The task
Look over the material below and count the lines that include "Boîte". Give only the total.

Input records

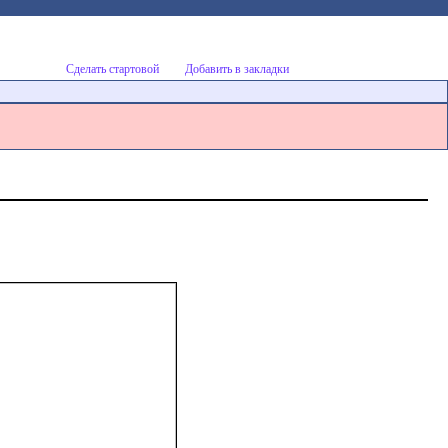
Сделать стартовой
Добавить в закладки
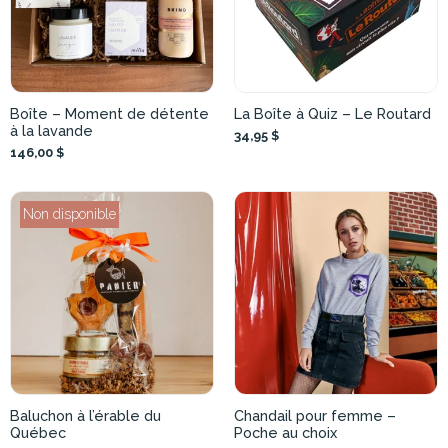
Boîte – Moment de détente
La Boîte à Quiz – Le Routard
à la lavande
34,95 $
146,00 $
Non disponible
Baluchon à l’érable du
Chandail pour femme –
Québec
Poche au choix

Result below
2